Oren continues further down in the column:

[T]he humanitarian crisis in Gaza is purely Hamas’s fault. As a deputy minister in the prime minister’s office, in 2017–18, I was tasked with improving living conditions in Gaza. I learned how Hamas used Gaza’s water pipes to make rockets and dug tunnels under the aquifer and drained it. I learned how Hamas diverted electricity to illuminate its underground bunkers and drastically limited the supply of basic commodities to the population, keeping it dependent on the terrorists. I learned that, when it came to Hamas, everything I knew about human decency was irrelevant.

These are my responses to the journalists. They listen but are seldom, if ever, convinced. Much of the press, I’ve learned, has internalized the ultimate antisemitic myth: that Jews just have it coming.

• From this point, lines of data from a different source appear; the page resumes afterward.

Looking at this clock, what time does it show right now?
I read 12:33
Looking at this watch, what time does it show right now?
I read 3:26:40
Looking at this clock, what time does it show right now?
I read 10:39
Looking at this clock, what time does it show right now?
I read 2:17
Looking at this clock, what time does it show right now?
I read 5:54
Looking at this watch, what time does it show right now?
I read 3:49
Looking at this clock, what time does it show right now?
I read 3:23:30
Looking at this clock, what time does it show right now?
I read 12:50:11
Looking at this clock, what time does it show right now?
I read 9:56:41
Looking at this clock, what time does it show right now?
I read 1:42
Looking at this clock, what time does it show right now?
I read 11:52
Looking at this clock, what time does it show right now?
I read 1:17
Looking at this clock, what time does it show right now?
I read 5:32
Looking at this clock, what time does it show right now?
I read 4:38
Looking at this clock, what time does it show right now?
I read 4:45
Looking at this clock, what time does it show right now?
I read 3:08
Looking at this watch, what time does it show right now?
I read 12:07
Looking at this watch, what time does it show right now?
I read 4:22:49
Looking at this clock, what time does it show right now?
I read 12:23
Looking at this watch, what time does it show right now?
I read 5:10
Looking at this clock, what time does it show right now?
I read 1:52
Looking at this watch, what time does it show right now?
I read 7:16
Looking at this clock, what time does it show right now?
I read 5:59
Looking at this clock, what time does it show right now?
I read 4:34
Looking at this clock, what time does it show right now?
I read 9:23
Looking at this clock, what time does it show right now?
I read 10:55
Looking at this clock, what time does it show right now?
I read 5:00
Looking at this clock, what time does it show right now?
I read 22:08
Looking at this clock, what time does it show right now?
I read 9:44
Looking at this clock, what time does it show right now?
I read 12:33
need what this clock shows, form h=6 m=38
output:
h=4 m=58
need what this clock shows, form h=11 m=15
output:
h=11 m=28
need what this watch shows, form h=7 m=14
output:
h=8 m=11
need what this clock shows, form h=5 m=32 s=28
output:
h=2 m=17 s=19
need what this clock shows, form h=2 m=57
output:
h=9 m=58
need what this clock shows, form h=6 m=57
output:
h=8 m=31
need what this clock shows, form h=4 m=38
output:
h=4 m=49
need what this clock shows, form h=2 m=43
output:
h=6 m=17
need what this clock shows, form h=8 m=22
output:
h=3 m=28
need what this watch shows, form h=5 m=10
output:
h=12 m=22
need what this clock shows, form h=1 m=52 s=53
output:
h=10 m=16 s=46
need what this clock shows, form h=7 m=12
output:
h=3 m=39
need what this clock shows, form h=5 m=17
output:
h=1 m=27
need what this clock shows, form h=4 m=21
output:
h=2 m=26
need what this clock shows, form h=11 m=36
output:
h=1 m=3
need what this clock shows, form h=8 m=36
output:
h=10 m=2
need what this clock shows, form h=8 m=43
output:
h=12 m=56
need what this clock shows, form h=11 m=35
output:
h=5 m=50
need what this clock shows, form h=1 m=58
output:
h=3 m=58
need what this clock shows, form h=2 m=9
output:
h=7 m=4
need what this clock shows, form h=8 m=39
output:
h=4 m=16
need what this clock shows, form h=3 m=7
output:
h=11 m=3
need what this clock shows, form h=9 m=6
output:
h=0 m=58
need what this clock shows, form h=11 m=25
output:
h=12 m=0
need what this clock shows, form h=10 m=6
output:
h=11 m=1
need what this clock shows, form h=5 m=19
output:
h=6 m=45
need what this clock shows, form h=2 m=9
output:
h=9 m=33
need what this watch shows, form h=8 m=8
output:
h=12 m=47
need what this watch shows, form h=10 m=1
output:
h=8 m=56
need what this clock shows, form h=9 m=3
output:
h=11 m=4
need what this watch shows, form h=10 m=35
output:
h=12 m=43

Accordingly, Noam and Yishai Slotki who, waking up to the news of the attack on October 7, instinctively put on their reserve uniforms and left their families to fight only to die and be buried side by side in Jerusalem—according to much of the media’s interpretation of this war, both Noam and Yishai deserved it. By the same token, Tamar Kedem-Siman Tov, a community activist, who, together with her husband and three beautiful children, was gunned down by Hamas, got her comeuppance.

The media is both a mirror and a disseminator of ideas, its two-way function incalculably amplified by the internet. So, the assumption of Jewish guilt and Palestinian innocence permeates the petitions signed by Hollywood stars and Starbucks workers that scarcely mention Hamas’s unimaginable crimes while emphasizing Israel’s imagined ones. So, the image of Jews as both child-killers and God-like in their powers translates into accusations that Israelis actually enjoy murdering women and children, deliberately targeting journalists, and crucifying the pure and powerless Palestinians. The notion that we Jews have it coming to us informed the letter, signed by more than 30 Harvard student organizations, claiming that Hamas’s barbarism “did not occur in a vacuum,” and that “the apartheid regime is the only one to blame.” Not coincidentally did UN Secretary-General Antonio Guterres open his October 23 speech to the Security Council by asserting, “the attacks by Hamas did not happen in a vacuum.”